Pair takes plunge at wedding chapel in Las Vegas Denny’s
LAS VEGAS » An Iowa couple has become the first to get married at the Denny’s wedding chapel in Las Vegas.
Nancy Levandowski and Steve Keller tied the knot Wednesday evening, while some well-wishers sat in booths and restaurant patrons ate dinner nearby.
The 53-year-old bride is the food service director at Iowa State University in Ames, while her 54-year-old husband is a salesman for a food company.
Nancy Levandowski says she often ate at Denny’s restaurants during college, while Keller says he frequents the 24-hour pancake house while traveling.
The couple was selected from a pool of applicants vying to be the first married at the chapel inside the new restaurant.
Ceremonies at the chapel start at $95, which includes Denny’s T-shirts and a Pancake Puppies wedding cake.
WWII museum reaches milestone
NEW ORLEANS »The National World War II Museum set a monthly attendance record in March.
Officials say the museum attracted 54,198 people, a 23 percent increase over the previous high of 44,800 visitors in March 2012.

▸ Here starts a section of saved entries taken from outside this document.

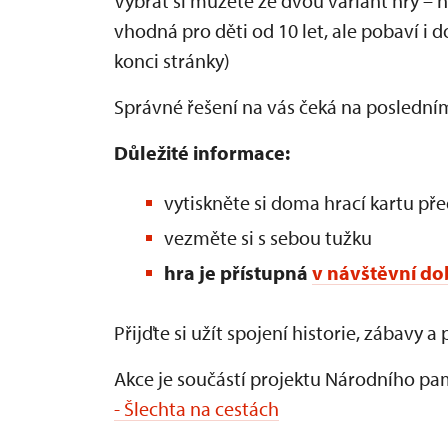
Vybrat si můžete ze dvou variant hry – něk
vhodná pro děti od 10 let, ale pobaví i d
konci stránky)
Správné řešení na vás čeká na posledním
Důležité informace:
vytiskněte si doma hrací kartu p
vezměte si s sebou tužku
hra je přístupná
v návštěvní do
Přijďte si užít spojení historie, zábavy
Akce je součástí projektu Národního p
- Šlechta na cestách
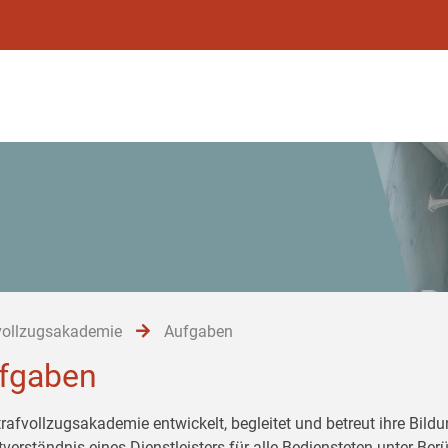
vollzugsakademie
Aufgaben
fgaben
trafvollzugsakademie entwickelt, begleitet und betreut ihre Bil
tverständnis eines Dienstleisters für alle Bediensteten unter Be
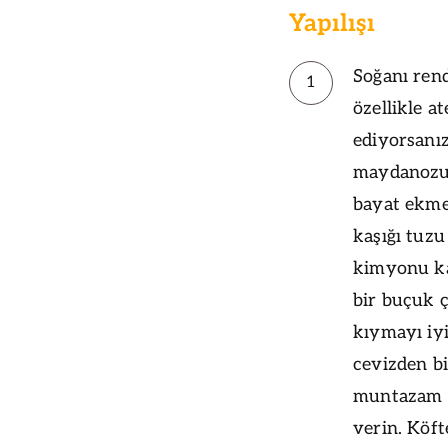
Yapılışı
Soğanı rend
1
özellikle a
ediyorsanı
maydanozu 
bayat ekmek
kaşığı tuzu
kimyonu ka
bir buçuk ç
kıymayı iyi
cevizden bi
muntazam ru
verin. Köft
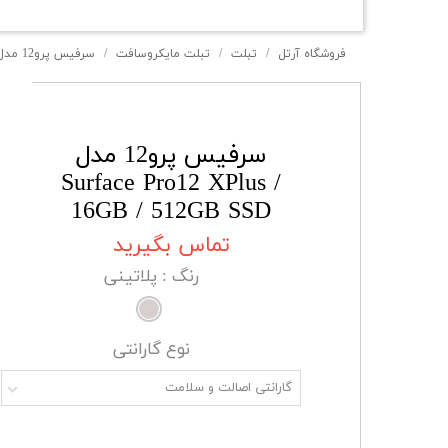
فروشگاه آرتل
تبلت
تبلت مایکروسافت
سرفیس پرو12 مدل Surface Pro12 XPlus / 16GB / 512GB SSD
سرفیس پرو12 مدل
Surface Pro12 XPlus /
16GB / 512GB SSD
تماس بگیرید
رنگ
: پلاتینی
نوع گارانتی
گارانتی اصالت و سلامت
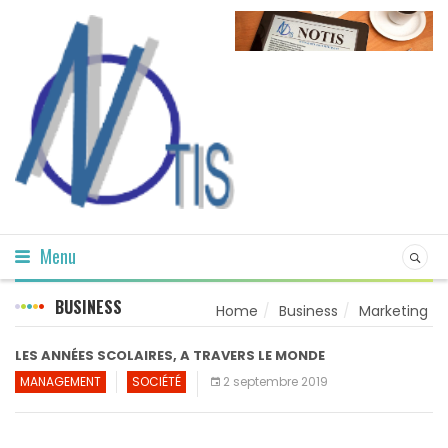
Menu
BUSINESS
Home
Business
Marketing
LES ANNÉES SCOLAIRES, A TRAVERS LE MONDE
MANAGEMENT
SOCIÉTÉ
2 septembre 2019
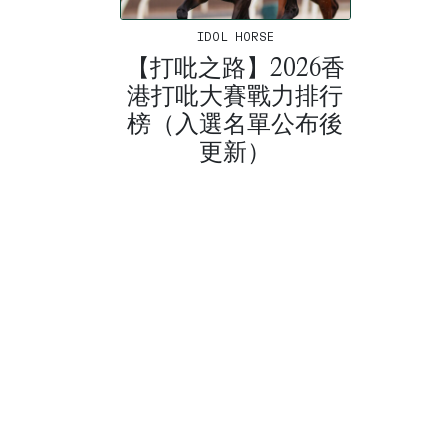
IDOL HORSE
【打吡之路】2026香
港打吡大賽戰力排行
榜（入選名單公布後
更新）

The latest milestone comes just months after the grand opening of the U.S. Freedom Pavilion: The Boeing Center, which features new exhibits and artifacts, including a restored B-17E Flying Fortress and B-25J Mitchell.

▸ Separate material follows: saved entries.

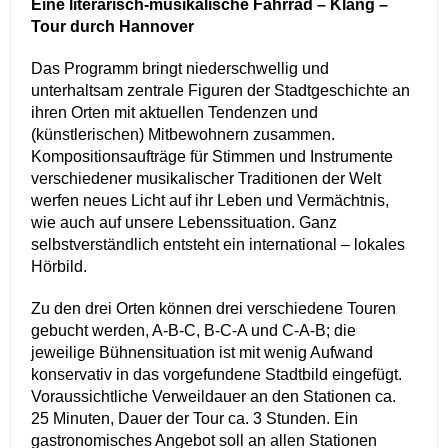
Eine literarisch-musikalische Fahrrad – Klang –
Tour durch Hannover
Das Programm bringt niederschwellig und
unterhaltsam zentrale Figuren der Stadtgeschichte an
ihren Orten mit aktuellen Tendenzen und
(künstlerischen) Mitbewohnern zusammen.
Kompositionsaufträge für Stimmen und Instrumente
verschiedener musikalischer Traditionen der Welt
werfen neues Licht auf ihr Leben und Vermächtnis,
wie auch auf unsere Lebenssituation. Ganz
selbstverständlich entsteht ein international – lokales
Hörbild.
Zu den drei Orten können drei verschiedene Touren
gebucht werden, A-B-C, B-C-A und C-A-B; die
jeweilige Bühnensituation ist mit wenig Aufwand
konservativ in das vorgefundene Stadtbild eingefügt.
Voraussichtliche Verweildauer an den Stationen ca.
25 Minuten, Dauer der Tour ca. 3 Stunden. Ein
gastronomisches Angebot soll an allen Stationen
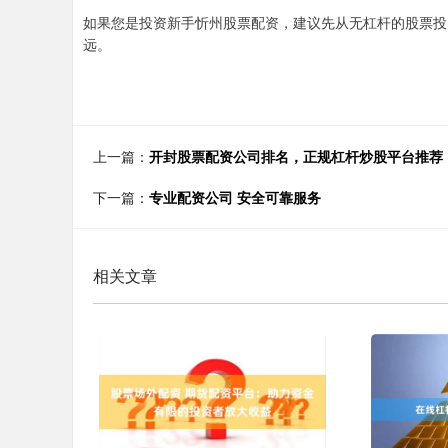
如果您是投资新手忻州股票配资，建议先从无杠杆的股票投
远。
上一篇：
开封股票配资公司排名，正规杠杆炒股平台推荐
下一篇：
专业配资公司 安全可靠服务
相关文章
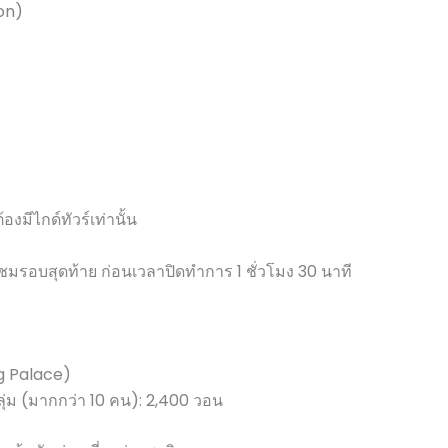
on)
มีไกด์ทัวร์เท่านั้น
าชมรอบสุดท้าย ก่อนเวลาปิดทำการ 1 ชั่วโมง 30 นาที
g Palace)
กลุ่ม (มากกว่า 10 คน): 2,400 วอน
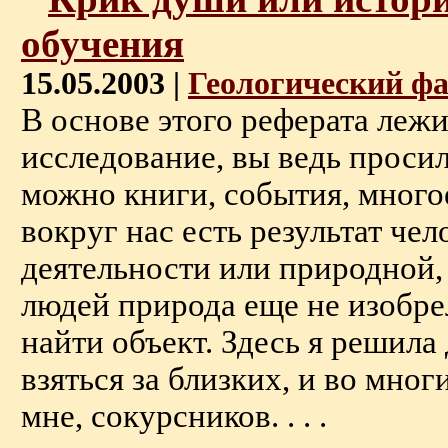
обучения
15.05.2003 |
Геологический ф
В основе этого реферата лежи
исследование, вы ведь проси
можно книги, события, многое
вокруг нас есть результат че
деятельности или природной,
людей природа еще не изобре
найти объект. Здесь я решила 
взяться за близких, и во мно
мне, сокурсников. . . .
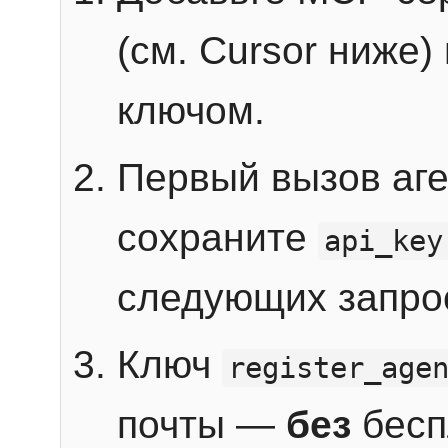
(см. Cursor ниже)
ключом.
Первый вызов аг
сохраните
api_key
следующих запро
Ключ
register_age
почты —
без
бесп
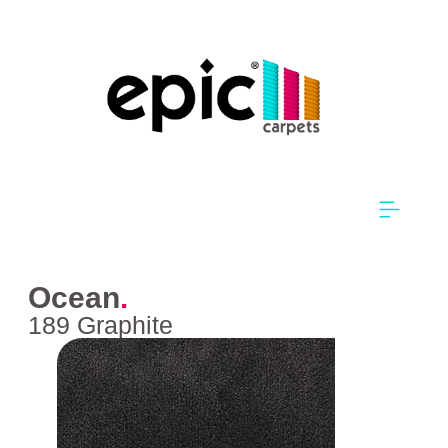
Ocean
.
189 Graphite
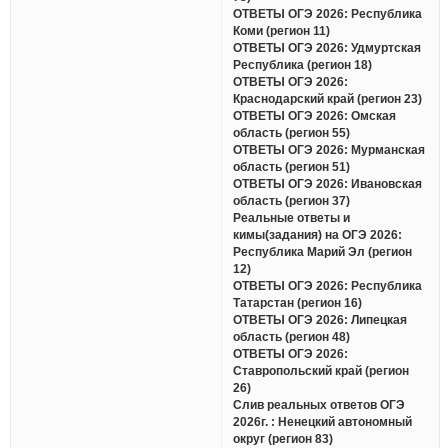
ОТВЕТЫ ОГЭ 2026: Республика
Коми (регион 11)
ОТВЕТЫ ОГЭ 2026: Удмуртская
Республика (регион 18)
ОТВЕТЫ ОГЭ 2026:
Краснодарский край (регион 23)
ОТВЕТЫ ОГЭ 2026: Омская
область (регион 55)
ОТВЕТЫ ОГЭ 2026: Мурманская
область (регион 51)
ОТВЕТЫ ОГЭ 2026: Ивановская
область (регион 37)
Реальные ответы и
кимы(задания) на ОГЭ 2026:
Республика Марий Эл (регион
12)
ОТВЕТЫ ОГЭ 2026: Республика
Татарстан (регион 16)
ОТВЕТЫ ОГЭ 2026: Липецкая
область (регион 48)
ОТВЕТЫ ОГЭ 2026:
Ставропольский край (регион
26)
Слив реальных ответов ОГЭ
2026г. : Ненецкий автономный
округ (регион 83)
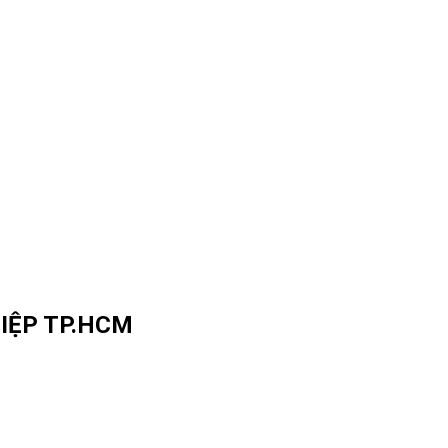
IỆP TP.HCM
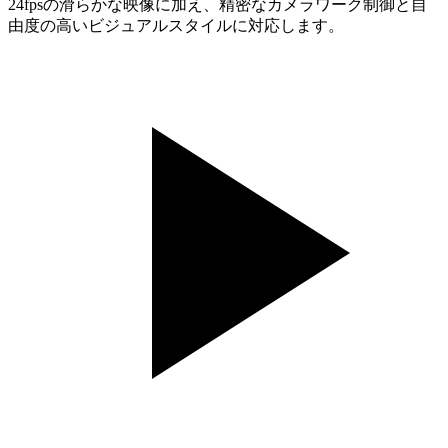
24fpsの滑らかな映像に加え、精密なカメラワーク制御と自
由度の高いビジュアルスタイルに対応します。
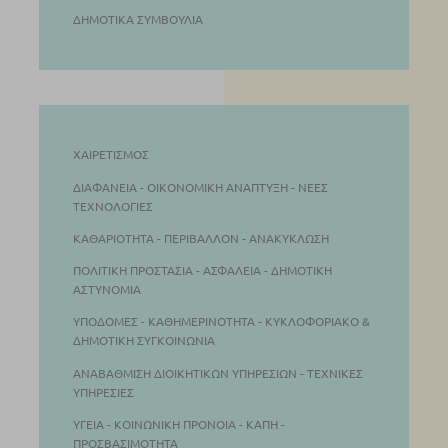
ΔΗΜΟΤΙΚΆ ΣΥΜΒΟΎΛΙΑ
ΧΑΙΡΕΤΙΣΜΌΣ
ΔΙΑΦΆΝΕΙΑ - ΟΙΚΟΝΟΜΙΚΉ ΑΝΆΠΤΥΞΗ - ΝΈΕΣ
ΤΕΧΝΟΛΟΓΊΕΣ
ΚΑΘΑΡΙΌΤΗΤΑ - ΠΕΡΙΒΆΛΛΟΝ - ΑΝΑΚΎΚΛΩΣΗ
ΠΟΛΙΤΙΚΉ ΠΡΟΣΤΑΣΊΑ - ΑΣΦΆΛΕΙΑ - ΔΗΜΟΤΙΚΉ
ΑΣΤΥΝΟΜΊΑ
ΥΠΟΔΟΜΈΣ - ΚΑΘΗΜΕΡΙΝΌΤΗΤΑ - ΚΥΚΛΟΦΟΡΙΑΚΌ &
ΔΗΜΟΤΙΚΉ ΣΥΓΚΟΙΝΩΝΊΑ
ΑΝΑΒΆΘΜΙΣΗ ΔΙΟΙΚΗΤΙΚΏΝ ΥΠΗΡΕΣΙΏΝ - ΤΕΧΝΙΚΈΣ
ΥΠΗΡΕΣΊΕΣ
ΥΓΕΙΆ - ΚΟΙΝΩΝΙΚΉ ΠΡΌΝΟΙΑ - ΚΑΠΗ -
ΠΡΟΣΒΑΣΙΜΌΤΗΤΑ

The museum opened in 2000. Work has begun on another new pavilion, Campaigns of Courage: European and Pacific Theaters, which is scheduled to open in the spring of 2014.
Project will let stone lantern shine
WASHINGTON » A 360-year-old Japanese stone lantern that is lit each year at the National Cherry Blossom Festival to commemorate the relationship between the United States and Japan will soon have a more prominent place on the National Mall.

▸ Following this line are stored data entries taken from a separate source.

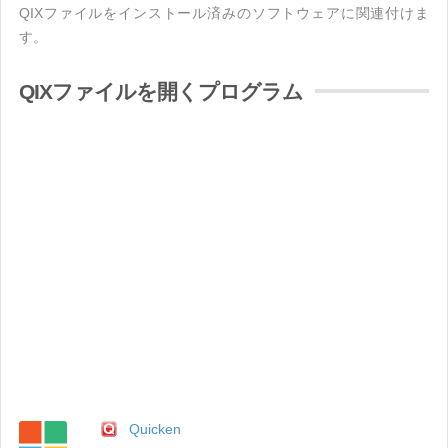
QIXファイルをインストール済みのソフトウェアに関連付けま
す。
QIXファイルを開くプログラム
Quicken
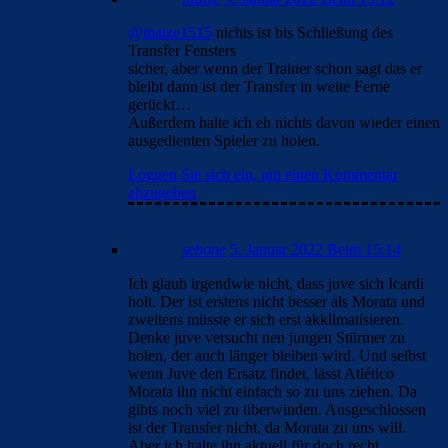
@matze1515
nichts ist bis Schließung des
Transfer Fensters
sicher, aber wenn der Trainer schon sagt das er
bleibt dann ist der Transfer in weite Ferne
gerückt…
Außerdem halte ich eh nichts davon wieder einen
ausgedienten Spieler zu holen.
Loggen Sie sich ein, um einen Kommentar
abzugeben
sebone
5. Januar 2022 Beim 15:14
Ich glaub irgendwie nicht, dass juve sich Icardi
holt. Der ist erstens nicht besser als Morata und
zweitens müsste er sich erst akklimatisieren.
Denke juve versucht nen jungen Stürmer zu
holen, der auch länger bleiben wird. Und selbst
wenn Juve den Ersatz findet, lässt Atlético
Morata ihn nicht einfach so zu uns ziehen. Da
gibts noch viel zu überwinden. Ausgeschlossen
ist der Transfer nicht, da Morata zu uns will.
Aber ich halte ihn aktuell für doch recht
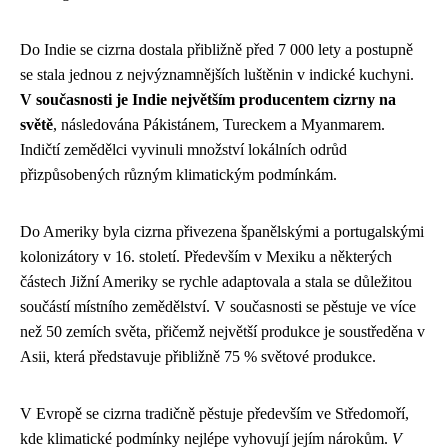
Do Indie se cizrna dostala přibližně před 7 000 lety a postupně
se stala jednou z nejvýznamnějších luštěnin v indické kuchyni.
V současnosti je Indie největším producentem cizrny na
světě
, následována Pákistánem, Tureckem a Myanmarem.
Indičtí zemědělci vyvinuli množství lokálních odrůd
přizpůsobených různým klimatickým podmínkám.
Do Ameriky byla cizrna přivezena španělskými a portugalskými
kolonizátory v 16. století. Především v Mexiku a některých
částech Jižní Ameriky se rychle adaptovala a stala se důležitou
součástí místního zemědělství. V současnosti se pěstuje ve více
než 50 zemích světa, přičemž největší produkce je soustředěna v
Asii, která představuje přibližně 75 % světové produkce.
V Evropě se cizrna tradičně pěstuje především ve Středomoří,
kde klimatické podmínky nejlépe vyhovují jejím nárokům.
V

A nonprofit group working to improve the mall is holding a ceremonial groundbreaking today for a new granite plaza and walking paths to display the historic lantern. The lantern sits among some of the original flowering cherry trees that were a gift from Japan 101 years ago.
Construction of the new $400,000 plaza with the lantern as a centerpiece will begin after the cherry blossom festival concludes, officials said.
The plaza surface will evoke the "raked" sand surface of a traditional Zen garden, along with natural stone boulders, according to plans from the National Park Service. The project also will include walking paths to reach the plaza and help protect the nearby cherry trees from soil erosion and compaction that can damage roots.
About 1 million people visit the cherry blossoms each year.